Teacher Intentions – can we separate from context?

Up until last week I’d been using teacher intention and learning intention as interchangable terms.

However, when I was took part in a discussion with our newly qualified teachers last week I began to wonder if they might actually be different – or at least one being a sub-set of the other?

Ann McLanachan made very useful contribution to this debate when she stressed the need to try to separate the learning intention from the context. Given some of the work we have been doing relating to the importance of disciplinary learning  I wondered if we can ever really separate learning intention from context – and that perhaps teacher intention is more related to an awareness of context and what the next step in learning might be.

Back in the the early 1990’s I undertook some research which explored the physical education curriculum by referring to the intentions of teachers and the functions of activities. For example – what were teachers intentions when they taught gymnastics and how might that differ from when they were teaching a team game or another form or activity?

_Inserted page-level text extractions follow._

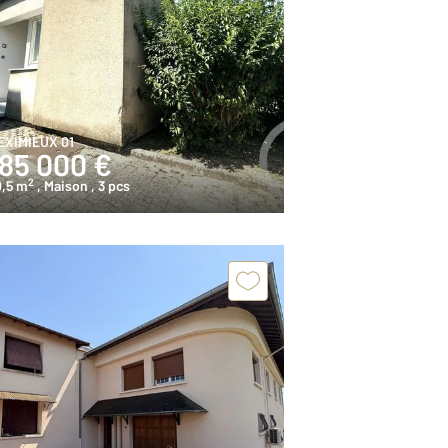
EXIMIEUX 01
185 000 €
2
0,5 m
, Maison
, 3 pcs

At the time I surveyed half the schools in Scotland and interviewed a large number of teachers. What transpired was that the different activities fulfilled different functions, e.g:

  • gymnastics was seen to be primarily connected with the fulfillment of the following functions skill (discrete physical skills which formed part of the activity); aesthetic ( to develop an awareness and appreciation of phyiscal movement); and cognitive (to promote knowledge about the facts and principles associated with physical education);
  • whereas, the functions of a team game were primarily skill; social (using an activity to enhance children’s ability to interact, communicate and co-operate with other people in a socially acceptable manner); leisure (to develop children’s awareness of activities which can constitute adult leisure interests).

One of the conclusions of my research was that the activity – or the context – had a significant influence upon the the focus the teacher took when teaching that activity, i.e. a teacher wouldn’t try to use swimming to promote children’s understanding of “right” and “wrong” in a moral sense, whereas they might when teaching games.

My point here is that context does influence the intentions of the teacher and we must take account of the context when considering learning intentions.

However, I totally agree with Ann McLanachan when she stressed the importance of ensuring that the teacher and the learners share an understanding of the learning intention.  I came across an interesting piece of research relating to language teaching which backed this up:

Recent explorations in task-based pedagogy have pointed out that learning outcome is the result of a fairly unpredictable interaction between the learner, the task, and the task situation. From the teacher‘s perspective, then, achievement of success depends largely on the degree to which teacher intention and learner interpretation of a given task converge. The narrower the gap between teacher intention and learner interpretation, the greater are the chances of achieving desired learning outcomes.

I wonder then if learning intention might be the thing which the teacher and the learner work out as an agreed understanding of what it is they are going to be doing in that lesson – which would bring together the potentially divergent points of view as represented by the teacher’s intention and the learner’s interpretation?